Many of you will have read the excellent reviews for Daniel Finkelstein’s book, ‘Hitler, Stalin, Mum and Dad’. Some of you may have already read it. But I suspect very few will have realised that the author’s ‘Dad’ played a key role in the tourist guiding profession.
In late 2000, in the final stages of our 5-year struggle to set up the Institute of Tourist Guiding, the English Tourism Council brought in Professor Ludwik Finkelstein as an independent Chairman of the Institute steering committee. Until then the committee had been chaired jointly by Tom Hooper and me. We were, of course, dismayed at being forced back to the drawing board, particularly with an outside Chairman who knew nothing about our profession. But we soon realised what a powerful ally he could be and, without doubt, he was enormously influential in ensuring that the proposal was finally approved by the government.
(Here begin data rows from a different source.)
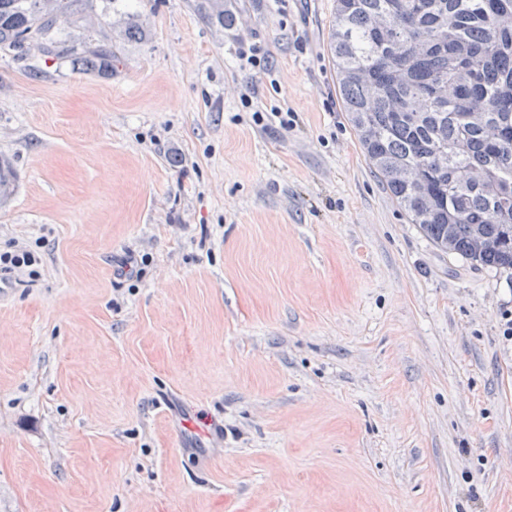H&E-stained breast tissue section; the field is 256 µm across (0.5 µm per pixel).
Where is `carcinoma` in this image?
<instances>
[{"instance_id": "cac0c4a2", "label": "carcinoma", "mask_w": 512, "mask_h": 512, "mask_svg": "<svg viewBox=\"0 0 512 512\" xmlns=\"http://www.w3.org/2000/svg\"><path fill=\"white\" fill-rule=\"evenodd\" d=\"M0 0V51L73 57L112 75V50L56 38L73 0ZM204 16L225 22L224 0ZM330 51L375 173L438 248L512 270V0H336Z\"/></svg>"}]
</instances>
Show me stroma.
<instances>
[{"label": "stroma", "mask_w": 512, "mask_h": 512, "mask_svg": "<svg viewBox=\"0 0 512 512\" xmlns=\"http://www.w3.org/2000/svg\"><path fill=\"white\" fill-rule=\"evenodd\" d=\"M204 2L76 0L106 79L0 53V512H512V271L370 167L334 0ZM37 263L34 253L27 249H19L13 252L0 251V273H11L12 270L32 267Z\"/></svg>", "instance_id": "obj_1"}]
</instances>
Tom and I worked closely with ‘Fink’ (as he was affectionately known), travelling with him throughout the country to discuss the Institute proposals with regional tourist boards, guiding associations and other stakeholders. Unlike many of the tourism officials of the time, he immediately saw the merit in our proposal and fully supported guides’ determination to take control of their profession. He gave us invaluable advice, particularly regarding the complex inter-relationship between the Institute’s various functions and the appropriate legal and organisational structures for carrying these out. With his fearsome intellect he helped make our case to the few tourist boards that were still uncertain. And his presence encouraged other academics and industry leaders to become involved.
In spite of his many illustrious achievements and honours, it was with considerable pride that he accepted the role of Companion of the new Institute and attended its launch by the then Minister for Tourism, Kim Howells, in the Palace of Westminster in April 2002.
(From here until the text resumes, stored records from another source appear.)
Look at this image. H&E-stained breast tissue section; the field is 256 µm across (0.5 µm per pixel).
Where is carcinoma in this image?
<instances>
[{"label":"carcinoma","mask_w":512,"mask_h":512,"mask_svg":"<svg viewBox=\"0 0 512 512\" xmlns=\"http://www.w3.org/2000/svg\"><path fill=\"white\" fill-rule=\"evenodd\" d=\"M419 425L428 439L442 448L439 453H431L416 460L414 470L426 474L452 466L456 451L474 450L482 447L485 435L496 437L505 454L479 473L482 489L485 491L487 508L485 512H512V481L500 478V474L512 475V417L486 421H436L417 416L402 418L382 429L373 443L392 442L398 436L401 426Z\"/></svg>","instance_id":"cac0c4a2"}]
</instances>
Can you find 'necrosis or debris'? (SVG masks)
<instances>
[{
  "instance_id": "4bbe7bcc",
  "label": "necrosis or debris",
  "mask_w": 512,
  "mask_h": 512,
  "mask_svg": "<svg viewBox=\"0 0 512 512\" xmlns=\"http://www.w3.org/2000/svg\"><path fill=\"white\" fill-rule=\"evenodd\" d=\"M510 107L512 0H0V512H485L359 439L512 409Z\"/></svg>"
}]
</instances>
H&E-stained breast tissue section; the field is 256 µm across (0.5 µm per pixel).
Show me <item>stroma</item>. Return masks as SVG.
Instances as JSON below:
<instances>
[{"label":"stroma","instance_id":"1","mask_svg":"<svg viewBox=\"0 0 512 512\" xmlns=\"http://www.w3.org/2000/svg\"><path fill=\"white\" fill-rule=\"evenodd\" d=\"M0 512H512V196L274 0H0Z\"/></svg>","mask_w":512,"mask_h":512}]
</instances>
Back to the book: do read it! It’s exceptionally well written and is a truly remarkable story of resilience in the face of unimaginable horrors. It reminds us forcefully that, whereas the Nazis faced judgement at Nuremberg, the Soviets never did – a fact that is particularly pertinent today. Above all, it is the story of two extraordinary women – the author’s grandmothers. Fink too was a giant. Tom and I remember him with great affection and I am left with a feeling of huge sadness that we knew him for such a short time - but also with immense gratitude for his help in establishing the Institute.
A final point of interest for Institute members: Fink’s father-in-law was Alfred Wiener, founder of the Wiener Holocaust Library in Russell Square, where there is currently an exhibition about the family and the founding of the Library 90 years ago. (Until 20 October.)